### Data shown:
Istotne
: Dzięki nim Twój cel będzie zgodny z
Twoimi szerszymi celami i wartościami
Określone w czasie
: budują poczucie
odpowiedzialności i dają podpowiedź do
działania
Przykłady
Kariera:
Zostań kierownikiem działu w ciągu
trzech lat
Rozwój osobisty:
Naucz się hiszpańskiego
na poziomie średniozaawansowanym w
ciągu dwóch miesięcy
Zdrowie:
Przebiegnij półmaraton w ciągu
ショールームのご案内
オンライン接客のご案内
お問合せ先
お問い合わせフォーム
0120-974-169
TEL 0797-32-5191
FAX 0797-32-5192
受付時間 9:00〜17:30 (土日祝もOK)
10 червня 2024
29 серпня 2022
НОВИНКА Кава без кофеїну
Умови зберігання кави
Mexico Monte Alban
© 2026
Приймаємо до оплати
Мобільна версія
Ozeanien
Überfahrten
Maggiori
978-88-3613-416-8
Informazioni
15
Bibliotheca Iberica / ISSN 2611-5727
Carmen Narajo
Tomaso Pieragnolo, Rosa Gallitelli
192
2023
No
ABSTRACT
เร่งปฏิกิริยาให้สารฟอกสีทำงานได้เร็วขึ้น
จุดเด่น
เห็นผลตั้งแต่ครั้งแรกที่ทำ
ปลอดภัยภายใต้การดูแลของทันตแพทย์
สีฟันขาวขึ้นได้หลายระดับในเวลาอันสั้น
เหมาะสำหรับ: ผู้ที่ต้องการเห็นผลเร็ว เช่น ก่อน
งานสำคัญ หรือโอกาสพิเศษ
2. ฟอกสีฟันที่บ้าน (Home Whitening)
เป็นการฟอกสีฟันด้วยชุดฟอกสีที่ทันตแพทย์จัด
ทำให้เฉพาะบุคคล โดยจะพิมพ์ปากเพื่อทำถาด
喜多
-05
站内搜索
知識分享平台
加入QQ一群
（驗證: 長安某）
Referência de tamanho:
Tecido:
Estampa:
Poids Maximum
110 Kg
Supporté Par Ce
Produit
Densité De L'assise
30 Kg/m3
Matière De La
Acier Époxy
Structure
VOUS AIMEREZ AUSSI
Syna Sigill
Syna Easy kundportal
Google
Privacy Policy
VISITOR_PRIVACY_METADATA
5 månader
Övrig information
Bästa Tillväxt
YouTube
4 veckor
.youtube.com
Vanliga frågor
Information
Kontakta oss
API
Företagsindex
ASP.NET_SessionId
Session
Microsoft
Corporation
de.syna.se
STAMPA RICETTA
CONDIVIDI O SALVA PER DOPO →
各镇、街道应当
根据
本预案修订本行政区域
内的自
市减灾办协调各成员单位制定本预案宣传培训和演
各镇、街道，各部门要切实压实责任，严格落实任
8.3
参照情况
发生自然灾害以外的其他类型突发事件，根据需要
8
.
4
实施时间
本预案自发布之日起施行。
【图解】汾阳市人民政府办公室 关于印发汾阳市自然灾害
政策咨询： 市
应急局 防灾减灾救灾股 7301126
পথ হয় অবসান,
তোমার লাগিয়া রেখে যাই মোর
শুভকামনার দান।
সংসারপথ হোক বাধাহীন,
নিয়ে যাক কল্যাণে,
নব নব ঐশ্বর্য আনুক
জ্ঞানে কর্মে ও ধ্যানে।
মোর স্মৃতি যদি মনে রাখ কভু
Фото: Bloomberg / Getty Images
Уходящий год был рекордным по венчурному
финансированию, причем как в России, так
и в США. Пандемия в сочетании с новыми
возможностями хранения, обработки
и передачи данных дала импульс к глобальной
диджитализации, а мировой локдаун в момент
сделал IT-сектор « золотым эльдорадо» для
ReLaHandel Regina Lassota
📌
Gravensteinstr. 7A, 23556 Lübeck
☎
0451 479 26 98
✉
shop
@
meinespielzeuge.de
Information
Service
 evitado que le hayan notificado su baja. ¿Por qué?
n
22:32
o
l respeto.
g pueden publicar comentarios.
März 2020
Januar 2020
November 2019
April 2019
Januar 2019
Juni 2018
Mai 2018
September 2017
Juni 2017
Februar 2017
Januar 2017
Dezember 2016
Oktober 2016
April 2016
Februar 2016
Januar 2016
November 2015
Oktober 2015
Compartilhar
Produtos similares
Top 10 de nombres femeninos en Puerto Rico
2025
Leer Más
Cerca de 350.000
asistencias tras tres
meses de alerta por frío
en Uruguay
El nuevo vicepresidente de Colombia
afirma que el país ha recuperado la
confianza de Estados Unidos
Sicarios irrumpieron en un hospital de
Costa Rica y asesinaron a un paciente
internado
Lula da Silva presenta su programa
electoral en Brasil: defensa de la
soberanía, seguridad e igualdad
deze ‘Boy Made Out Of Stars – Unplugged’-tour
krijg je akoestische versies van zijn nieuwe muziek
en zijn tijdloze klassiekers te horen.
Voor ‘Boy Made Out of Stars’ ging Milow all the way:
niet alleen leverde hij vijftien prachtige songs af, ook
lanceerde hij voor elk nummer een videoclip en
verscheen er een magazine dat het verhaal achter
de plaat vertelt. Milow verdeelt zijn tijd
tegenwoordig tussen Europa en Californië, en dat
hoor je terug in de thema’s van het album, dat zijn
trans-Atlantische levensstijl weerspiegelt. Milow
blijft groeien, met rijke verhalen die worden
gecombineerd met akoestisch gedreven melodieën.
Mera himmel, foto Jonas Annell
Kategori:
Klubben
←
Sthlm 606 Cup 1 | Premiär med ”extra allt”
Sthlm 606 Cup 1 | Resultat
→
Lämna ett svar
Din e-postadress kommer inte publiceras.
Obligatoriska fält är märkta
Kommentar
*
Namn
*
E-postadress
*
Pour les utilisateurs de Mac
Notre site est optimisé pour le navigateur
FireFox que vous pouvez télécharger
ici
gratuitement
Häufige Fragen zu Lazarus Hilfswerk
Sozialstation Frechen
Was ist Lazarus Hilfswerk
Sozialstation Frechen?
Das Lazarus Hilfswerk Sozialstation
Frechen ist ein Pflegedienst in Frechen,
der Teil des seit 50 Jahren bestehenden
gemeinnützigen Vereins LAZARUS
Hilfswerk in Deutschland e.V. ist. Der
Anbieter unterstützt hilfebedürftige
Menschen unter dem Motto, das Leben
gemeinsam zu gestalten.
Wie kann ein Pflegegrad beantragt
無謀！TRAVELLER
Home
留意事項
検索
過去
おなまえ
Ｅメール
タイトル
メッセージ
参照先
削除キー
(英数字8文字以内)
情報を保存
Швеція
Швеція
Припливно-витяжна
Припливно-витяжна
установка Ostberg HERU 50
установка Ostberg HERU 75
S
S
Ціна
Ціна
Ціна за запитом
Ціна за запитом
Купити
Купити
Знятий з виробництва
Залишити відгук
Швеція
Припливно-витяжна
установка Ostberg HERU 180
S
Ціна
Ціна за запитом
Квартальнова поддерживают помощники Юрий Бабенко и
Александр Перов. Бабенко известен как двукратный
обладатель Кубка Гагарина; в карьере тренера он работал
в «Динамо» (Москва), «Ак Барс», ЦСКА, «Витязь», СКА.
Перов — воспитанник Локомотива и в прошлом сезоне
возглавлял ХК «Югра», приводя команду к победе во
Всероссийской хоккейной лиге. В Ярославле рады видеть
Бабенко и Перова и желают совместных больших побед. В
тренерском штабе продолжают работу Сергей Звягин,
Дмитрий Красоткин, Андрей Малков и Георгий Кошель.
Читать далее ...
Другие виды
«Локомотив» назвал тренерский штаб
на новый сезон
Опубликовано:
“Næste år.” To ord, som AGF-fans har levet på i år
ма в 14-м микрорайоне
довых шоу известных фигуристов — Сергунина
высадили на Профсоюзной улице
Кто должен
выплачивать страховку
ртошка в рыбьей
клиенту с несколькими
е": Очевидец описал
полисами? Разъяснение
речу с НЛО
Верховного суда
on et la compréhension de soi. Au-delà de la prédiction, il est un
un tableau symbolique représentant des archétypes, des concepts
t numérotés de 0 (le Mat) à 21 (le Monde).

### Written task:
Write out every line of the entries from the very first one through the line containing "10 червня 2024", both ends included, reproducing each line without any change.

### Result of the exercise:
Istotne
: Dzięki nim Twój cel będzie zgodny z
Twoimi szerszymi celami i wartościami
Określone w czasie
: budują poczucie
odpowiedzialności i dają podpowiedź do
działania
Przykłady
Kariera:
Zostań kierownikiem działu w ciągu
trzech lat
Rozwój osobisty:
Naucz się hiszpańskiego
na poziomie średniozaawansowanym w
ciągu dwóch miesięcy
Zdrowie:
Przebiegnij półmaraton w ciągu
ショールームのご案内
オンライン接客のご案内
お問合せ先
お問い合わせフォーム
0120-974-169
TEL 0797-32-5191
FAX 0797-32-5192
受付時間 9:00〜17:30 (土日祝もOK)
10 червня 2024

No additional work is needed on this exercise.